_Required tasks_.
(1) In the essay below on national narratives and an American umbrella religion, why did the former member of Congress say missile defense advocates win floor votes?
(2) Continue the essay below on national narratives and an American umbrella religion, starting after its final sentence.

_Passage for review_.
A former member of Congress and I were talking a few years ago. We were wondering how advocates of so-called national missile defense systems manage to win appropriations each year. He said, “We opponents win on the facts of the matter. We win on policy analysis. We win on policy recommendation. But then we lose floor votes in the House and the Senate. Why?” Then he answered his own question: because advocates of the national missile defense system have the best story. People – and law makers — go with the story rather than with the facts and the analysis.

This “best story” is a narrative about threats and fear. The narrative tells people about their world and their place in it. The national-defense story – like the war-on-terror story — is a narrative of cosmological proportion. The definition of the problem runs like this: good people and bad people inhabit the world, we are the good people, and the bad people are trying to kill us. The resolution to this problem is: if we want to survive, we will have to stop the bad people from attacking us by killing them first. The story defines the problem, and the problem definition leads to the “solution.”

Narratives give meaning to people’s everyday lives. Whether in politics or in houses of worship, narratives function as scripture and nurture what is essentially a religious worldview. The narrative orients individuals and groups to power, both temporal and eternal.

Today, we face another narrative about us and them. This time the categories are not communist versus anti-communist. Our world today presents the appearance of a new East-West conflict along a religious axis: a renewed conflict between Christians and Muslims. But this narrative, like the Cold War story, ignores that conflicts actually emerge from competition for resources, such as land, water, and oil. An overarching civil religion in the United States connects these two narratives and challenges us all to come up with a compelling alternative.

Under the Umbrella

The people of the United States are thought to be religious. On a recent trip to Iran, one of the Ayatollahs said to me, “Iran and the United States shouldn’t be fighting. We should be partners. Both our peoples are religious.”

Yet, many in our society would claim to “have no religion” and to “not believe in God.” “I’m not religious,” they say – a simple self-description that is simply accepted. Many others will claim to be religious. “I’m a Jew.” “I’m a Christian.” “I’m a Muslim.” “I’m Buddhist.” “I’m a Sikh.” “I practice a traditional Native American religion.” And so on. Again, we hear a simple self-description that is simply accepted.

We have no reason to doubt these self-descriptions of “not religious” and “religious.” On the other hand, these descriptions may prevent us from seeing that, across the spectrum of “not religious” and “religious” people, all members of our society participate in a common religious practice that subordinates all other practices of faith in our society.

While we are practicing Jews, Christians, Muslims, Agnostics, Atheist, and so on, we also practice a shared religious life – one that we don’t recognize as such. In a sense, we gather together under an “umbrella religion.”

What is this umbrella religion and how does one become a member of it? First I need to address a few other points: the subordination of religion in America, everyone is religious, 21st- century human sacrifice, a Martian view of Earthlings, and the paradox of a secular society.

Subordination of Religion

In 21st-century thinking here in the United States, the idea of “the religious” has been diminished to the description of a variety of liturgical or meditation practices. We say “she’s religious” or “he’s a devout (insert name of faith here),” meaning that they regularly go to church, synagogue, temple, mosque, meeting house, or some other place of worship and engage in some common practice for an hour or so with others of like mind.

_Study material_.
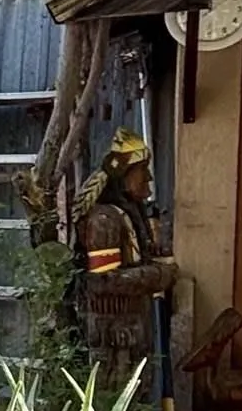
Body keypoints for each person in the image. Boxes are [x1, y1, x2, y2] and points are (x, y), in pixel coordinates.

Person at [74, 128, 175, 391]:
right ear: (124, 175)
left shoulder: (127, 215)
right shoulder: (104, 220)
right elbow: (104, 280)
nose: (148, 178)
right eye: (142, 170)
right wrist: (160, 275)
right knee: (115, 400)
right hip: (112, 338)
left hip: (131, 331)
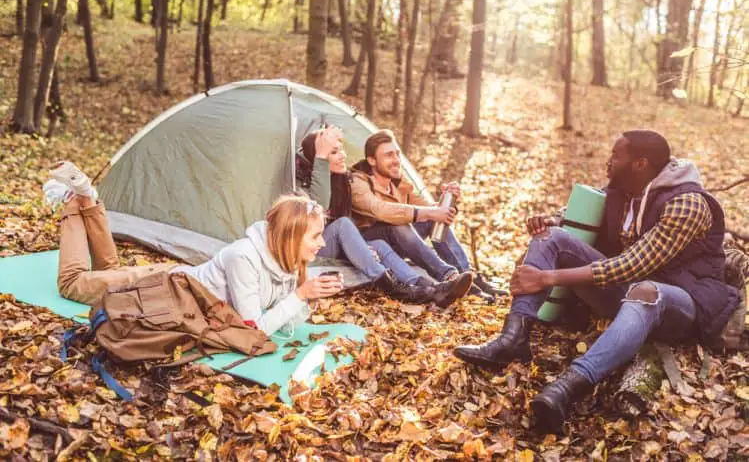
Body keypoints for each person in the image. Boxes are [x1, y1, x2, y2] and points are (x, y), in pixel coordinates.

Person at [453, 130, 739, 433]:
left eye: (616, 156)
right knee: (550, 238)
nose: (609, 161)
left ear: (640, 164)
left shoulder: (687, 204)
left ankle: (569, 387)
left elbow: (632, 265)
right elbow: (587, 210)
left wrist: (548, 277)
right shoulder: (627, 188)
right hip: (628, 293)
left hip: (682, 303)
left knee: (645, 291)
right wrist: (554, 220)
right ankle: (513, 338)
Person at [45, 162, 344, 337]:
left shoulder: (286, 261)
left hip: (175, 289)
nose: (322, 242)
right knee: (72, 283)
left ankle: (91, 202)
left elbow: (282, 325)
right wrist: (300, 295)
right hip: (161, 289)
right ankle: (74, 201)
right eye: (316, 235)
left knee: (108, 273)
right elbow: (253, 329)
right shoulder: (245, 257)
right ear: (290, 237)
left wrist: (307, 298)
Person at [296, 126, 473, 308]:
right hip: (316, 246)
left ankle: (433, 288)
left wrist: (446, 203)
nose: (342, 155)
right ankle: (395, 287)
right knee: (345, 224)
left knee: (379, 244)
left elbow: (427, 209)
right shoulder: (320, 183)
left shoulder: (346, 180)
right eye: (333, 152)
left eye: (341, 149)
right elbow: (321, 207)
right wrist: (321, 159)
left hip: (355, 241)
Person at [349, 129, 506, 302]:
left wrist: (447, 202)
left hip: (398, 242)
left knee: (431, 218)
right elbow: (380, 209)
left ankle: (470, 278)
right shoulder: (358, 181)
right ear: (371, 160)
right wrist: (429, 212)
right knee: (401, 220)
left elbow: (428, 208)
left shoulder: (398, 184)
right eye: (388, 155)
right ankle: (448, 276)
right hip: (370, 244)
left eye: (397, 154)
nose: (396, 160)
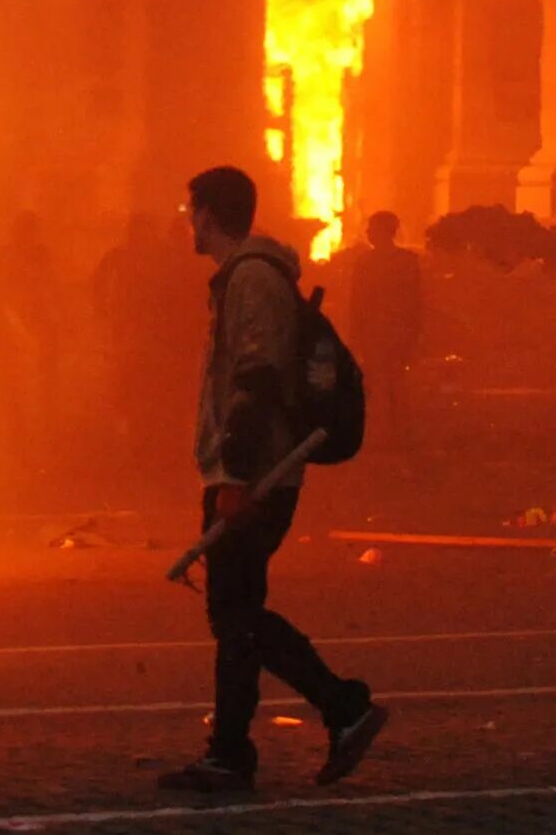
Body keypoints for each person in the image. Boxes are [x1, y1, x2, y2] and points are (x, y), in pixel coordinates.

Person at [160, 166, 387, 793]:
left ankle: (343, 706)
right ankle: (231, 753)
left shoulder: (254, 279)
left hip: (257, 475)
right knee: (235, 613)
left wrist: (234, 475)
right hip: (249, 471)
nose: (187, 223)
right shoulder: (245, 278)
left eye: (191, 210)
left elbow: (256, 381)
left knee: (236, 612)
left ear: (210, 214)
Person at [348, 212, 423, 446]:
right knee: (391, 384)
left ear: (383, 231)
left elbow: (357, 303)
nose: (368, 232)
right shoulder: (406, 261)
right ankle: (390, 434)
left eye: (372, 228)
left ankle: (389, 435)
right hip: (389, 334)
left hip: (382, 334)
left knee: (385, 385)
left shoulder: (368, 263)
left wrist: (356, 335)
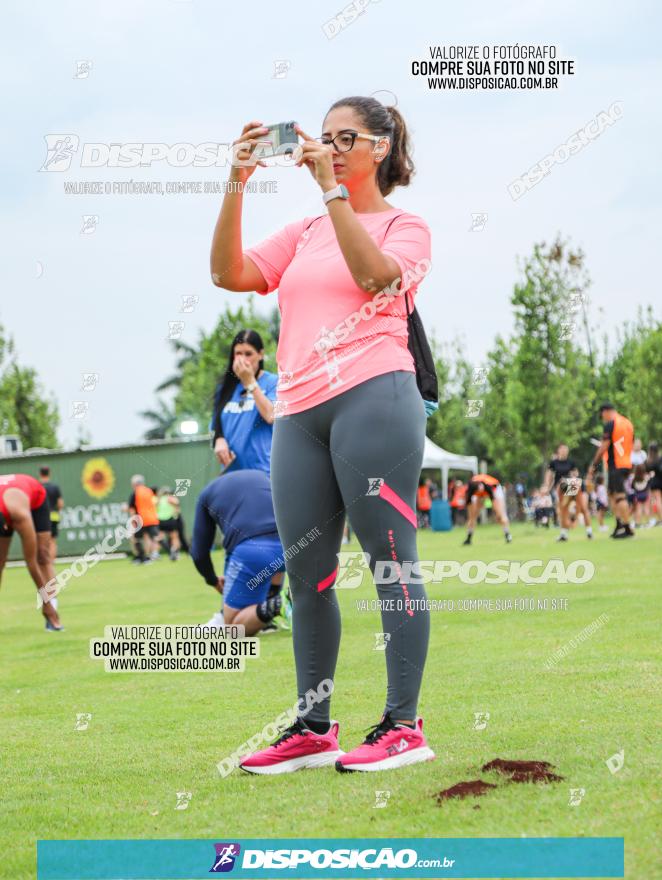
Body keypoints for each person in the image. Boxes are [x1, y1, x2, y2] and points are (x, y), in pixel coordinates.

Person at [211, 96, 435, 773]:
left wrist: (332, 191)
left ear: (382, 149)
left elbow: (373, 275)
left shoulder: (407, 226)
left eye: (347, 137)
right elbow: (228, 274)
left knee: (390, 560)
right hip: (301, 416)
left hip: (376, 398)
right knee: (309, 575)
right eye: (324, 136)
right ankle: (313, 727)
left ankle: (403, 726)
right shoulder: (307, 229)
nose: (331, 146)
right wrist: (236, 182)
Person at [190, 470, 289, 635]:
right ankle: (269, 617)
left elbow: (199, 552)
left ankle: (280, 603)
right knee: (273, 564)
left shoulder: (207, 493)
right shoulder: (262, 475)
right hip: (292, 544)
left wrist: (212, 580)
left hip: (253, 550)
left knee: (233, 629)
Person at [0, 474, 63, 630]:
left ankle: (52, 611)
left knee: (41, 557)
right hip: (7, 500)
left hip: (35, 499)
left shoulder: (20, 515)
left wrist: (46, 603)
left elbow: (31, 563)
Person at [210, 329, 277, 474]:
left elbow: (271, 415)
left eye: (248, 354)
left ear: (260, 354)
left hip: (263, 472)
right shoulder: (226, 388)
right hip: (232, 473)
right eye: (238, 354)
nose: (242, 360)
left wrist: (250, 382)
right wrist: (218, 439)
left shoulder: (272, 382)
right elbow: (215, 424)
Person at [587, 403, 634, 539]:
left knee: (619, 496)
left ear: (606, 411)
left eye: (602, 415)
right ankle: (619, 524)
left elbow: (604, 447)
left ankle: (627, 527)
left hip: (616, 464)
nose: (603, 418)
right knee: (612, 494)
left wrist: (594, 465)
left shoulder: (611, 424)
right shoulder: (627, 423)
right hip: (626, 462)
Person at [542, 444, 593, 542]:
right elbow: (549, 475)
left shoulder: (571, 462)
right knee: (563, 510)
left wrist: (573, 476)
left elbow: (576, 473)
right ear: (558, 450)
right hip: (560, 488)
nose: (564, 451)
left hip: (572, 485)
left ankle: (589, 531)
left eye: (566, 449)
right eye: (562, 449)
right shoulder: (554, 463)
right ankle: (564, 534)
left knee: (582, 507)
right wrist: (546, 487)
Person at [462, 474, 512, 545]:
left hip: (495, 490)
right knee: (472, 516)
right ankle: (468, 538)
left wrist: (495, 511)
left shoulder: (488, 486)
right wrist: (472, 516)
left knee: (500, 515)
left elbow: (493, 500)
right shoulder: (470, 488)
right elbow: (469, 503)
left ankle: (507, 534)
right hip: (479, 494)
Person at [128, 475, 160, 562]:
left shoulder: (135, 493)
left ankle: (141, 556)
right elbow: (156, 503)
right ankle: (150, 556)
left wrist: (133, 521)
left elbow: (132, 509)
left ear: (134, 484)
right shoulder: (149, 491)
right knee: (150, 538)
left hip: (141, 519)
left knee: (136, 539)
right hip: (152, 519)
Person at [38, 466, 64, 560]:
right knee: (52, 541)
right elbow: (60, 504)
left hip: (40, 517)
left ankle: (43, 562)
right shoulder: (55, 487)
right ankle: (51, 563)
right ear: (49, 473)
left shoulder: (38, 486)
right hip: (53, 516)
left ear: (40, 474)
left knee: (41, 542)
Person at [156, 487, 182, 560]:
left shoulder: (159, 499)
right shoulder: (170, 498)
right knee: (174, 537)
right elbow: (177, 504)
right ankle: (175, 552)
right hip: (170, 520)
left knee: (160, 537)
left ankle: (156, 553)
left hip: (161, 521)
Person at [646, 442, 662, 526]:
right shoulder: (660, 458)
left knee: (657, 500)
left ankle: (660, 518)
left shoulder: (649, 460)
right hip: (660, 480)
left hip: (655, 482)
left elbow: (647, 471)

_Per-task answers_.
(1) Advocates of the national missile defense system have the best story, and people and lawmakers go with the story rather than the facts and analysis.

(2)
Religion has literally been put in its place inside the larger society, contained within the boundaries of a “house of worship” and maintained within the boundaries of “styles of worship.” We are thus safe to go to religion “when we need it” and able to get away from it when it is not convenient to us. For most of us, freedom of religion has become a consumer activity in which we choose which “brand” of religious experience we want. Many of us “shop around” for the religion that will give us what we’re looking for, and, in a market-place society, that’s not considered bad.

Perhaps paradoxically, secular society is a society that nurtures religion by making religion a matter of individual choice, rather than heritage. In a secular society, individuals may have real freedom of religion. The commonly accepted idea that freedom of religion also means that we may make a choice to be free from any particular religion or religious doctrine is a liberating insight, and one that we should hold dear. Religious people should not fear secular society but, rather, celebrate it as what makes safe their free exercise of religion. Non-religious people should celebrate secular society for safeguarding their freedom not to be religious.

Everyone is Religious

The 20th-century theologian Paul Tillich asserted that virtually everyone is religious, because the religious experience in its essence involveshaving an ultimate concern and orienting oneself to it. This ultimate concern – whether money, family, nation, professional achievement, or something else – has the power to answer our hunger for meaning and our most profound needs.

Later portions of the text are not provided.